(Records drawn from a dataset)
[Start of Attachment]
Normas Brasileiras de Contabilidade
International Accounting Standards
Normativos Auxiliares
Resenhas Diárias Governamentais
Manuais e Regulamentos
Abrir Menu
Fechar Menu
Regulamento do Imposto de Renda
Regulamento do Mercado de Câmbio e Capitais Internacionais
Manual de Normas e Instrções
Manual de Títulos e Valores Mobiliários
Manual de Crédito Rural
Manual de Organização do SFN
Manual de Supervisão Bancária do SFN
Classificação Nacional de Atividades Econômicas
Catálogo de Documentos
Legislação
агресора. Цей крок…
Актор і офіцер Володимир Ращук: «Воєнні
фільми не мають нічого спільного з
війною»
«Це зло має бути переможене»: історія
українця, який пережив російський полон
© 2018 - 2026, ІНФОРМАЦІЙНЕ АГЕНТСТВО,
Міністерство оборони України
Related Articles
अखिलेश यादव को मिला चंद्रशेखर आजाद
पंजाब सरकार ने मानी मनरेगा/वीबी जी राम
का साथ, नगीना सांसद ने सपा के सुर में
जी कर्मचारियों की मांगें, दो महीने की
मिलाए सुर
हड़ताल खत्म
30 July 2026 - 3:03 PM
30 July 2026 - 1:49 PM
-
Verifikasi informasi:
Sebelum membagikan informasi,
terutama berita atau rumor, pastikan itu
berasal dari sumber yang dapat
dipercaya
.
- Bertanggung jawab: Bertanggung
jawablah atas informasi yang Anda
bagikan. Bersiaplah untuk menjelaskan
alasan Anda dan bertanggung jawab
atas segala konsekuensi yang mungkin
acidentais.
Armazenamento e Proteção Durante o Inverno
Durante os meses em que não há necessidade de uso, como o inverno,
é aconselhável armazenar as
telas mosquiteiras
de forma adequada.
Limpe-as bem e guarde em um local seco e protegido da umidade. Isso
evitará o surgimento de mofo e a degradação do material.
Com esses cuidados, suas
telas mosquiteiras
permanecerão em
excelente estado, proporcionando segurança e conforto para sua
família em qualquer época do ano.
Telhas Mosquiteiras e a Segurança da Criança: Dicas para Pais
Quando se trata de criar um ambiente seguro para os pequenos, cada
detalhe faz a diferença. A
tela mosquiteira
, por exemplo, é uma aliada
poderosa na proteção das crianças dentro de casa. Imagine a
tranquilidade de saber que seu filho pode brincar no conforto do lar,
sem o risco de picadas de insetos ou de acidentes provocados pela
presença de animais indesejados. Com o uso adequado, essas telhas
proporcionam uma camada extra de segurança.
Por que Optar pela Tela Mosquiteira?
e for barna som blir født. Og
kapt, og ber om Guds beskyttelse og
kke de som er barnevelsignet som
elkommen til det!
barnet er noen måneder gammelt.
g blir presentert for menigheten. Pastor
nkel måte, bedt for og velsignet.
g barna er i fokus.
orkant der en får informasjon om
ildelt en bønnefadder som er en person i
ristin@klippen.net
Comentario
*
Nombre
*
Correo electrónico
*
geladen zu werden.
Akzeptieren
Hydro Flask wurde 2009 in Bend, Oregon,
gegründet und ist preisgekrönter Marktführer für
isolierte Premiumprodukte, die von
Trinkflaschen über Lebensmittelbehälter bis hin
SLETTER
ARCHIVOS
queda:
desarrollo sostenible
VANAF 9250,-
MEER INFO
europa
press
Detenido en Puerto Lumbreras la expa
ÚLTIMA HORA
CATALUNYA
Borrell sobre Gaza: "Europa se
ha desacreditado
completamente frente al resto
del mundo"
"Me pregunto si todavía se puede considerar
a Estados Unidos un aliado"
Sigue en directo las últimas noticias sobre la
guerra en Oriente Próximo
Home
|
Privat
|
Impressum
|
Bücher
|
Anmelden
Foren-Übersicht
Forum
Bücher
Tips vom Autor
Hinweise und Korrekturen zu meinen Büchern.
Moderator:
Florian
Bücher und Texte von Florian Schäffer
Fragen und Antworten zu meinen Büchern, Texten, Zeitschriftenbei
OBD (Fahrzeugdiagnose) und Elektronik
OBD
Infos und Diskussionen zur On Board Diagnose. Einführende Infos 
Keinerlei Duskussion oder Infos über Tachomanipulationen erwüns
[End of Attachment]
→ **Task description**:
Using the entries above, give back exactly the line containing "зло має бути", the line containing "पंजाब सरकार ने मानी मनरेगा/वीबी जी राम", and every line between them, and nothing else.

→ **Answer**:
«Це зло має бути переможене»: історія
українця, який пережив російський полон
© 2018 - 2026, ІНФОРМАЦІЙНЕ АГЕНТСТВО,
Міністерство оборони України
Related Articles
अखिलेश यादव को मिला चंद्रशेखर आजाद
पंजाब सरकार ने मानी मनरेगा/वीबी जी राम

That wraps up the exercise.